Certainly, one who signs a facially unqualified note subject to an unwritten and unrecorded condition upon its repayment has lent himself to a scheme or arrangement that is likely to mislead the banking authorities, whether the condition consists of performance of a counterpromise (as in D'Oench, Duhme) or of the truthfulness of a warranted fact.

  Clearly D'Oench and Langley foreclose any relief in plaintiffs' favor against FSLIC based on oral misrepresentations made by Commonwealth in obtaining the loan agreements. Nor is the good faith of an ultimately-defrauded borrower of any moment, as long as the borrower bears some responsibility for the creation of the note (see, e.g., RSR Properties, Inc. v. FDIC, 706 F. Supp. 524, 531 n. 9 (W.D. Tex. 1989)). *fn5" Even any knowledge of those misrepresentations on FSLIC's part would be equally irrelevant ( Langley, 108 S. Ct. at 402-03).

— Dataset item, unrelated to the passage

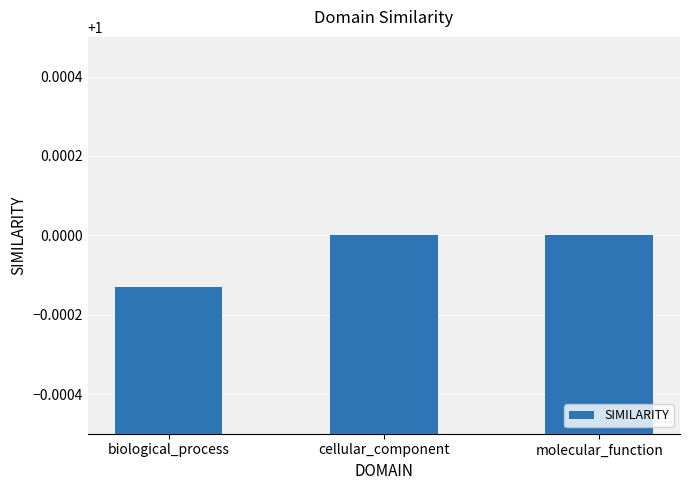

Are the bars horizontal?

No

 Hence any damages or other relief based on oral misrepresentations not contained in the official Commonwealth records must be considered unavailable to plaintiffs under D'Oench-Langley. By contrast, if and to the extent any alleged limitations on enforceability were reflected in Commonwealth's written records as part of an agreement with a borrower, claims asserting those limitations would remain viable.

 At this stage of the proceeding this Court has not been provided with information as to all the contents of the relevant written records, but the nature of the Complaint suggests they would comprise:


1. any notes and mortgages signed by loan applicants who ended up as actual borrowers; and


2. any loan agreements and "rate-point lock" agreements (exemplified by D. Mem. Exs. 1 and 2) signed by those applicants and perhaps by other applicants who claim damages for non-completion of the bargained-for loan transactions.

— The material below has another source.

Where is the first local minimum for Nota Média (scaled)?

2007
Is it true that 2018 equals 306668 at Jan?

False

 Although it would of course be inappropriate to render an advisory opinion on the matter before the documentation and this opinion's impact are made plain, a few preliminary comments are in order.

 Plaintiffs clearly do not contend any loan agreement itself contains written evidence of fraud -- rather the assertion is that consumers were fraudulently induced or coerced into signing such agreements. Similarly, any conventional note and mortgage combination is ordinarily self-contained -- each cross-referencing the other, but neither likely to contain any internal evidence of fraud either. Thus the just-stated characterization of the loan agreements would seem equally applicable to any notes and mortgages. And finally, it is difficult to perceive how any claim based on the "rate-point lock" agreements might be sustained in the face of D'Oench and Langley.6


 Attorney General Hartigan has the burden -- with the benefit of reasonable factual inferences -- of explaining the basis (if any) on which any claims arising out of misrepresentations allegedly made to consumers by Commonwealth can survive against FSLIC under the D'Oench-Langley doctrine. This action is set for a status hearing at 8:45 a.m. September 28, 1989 to discuss the future course of this litigation in that light.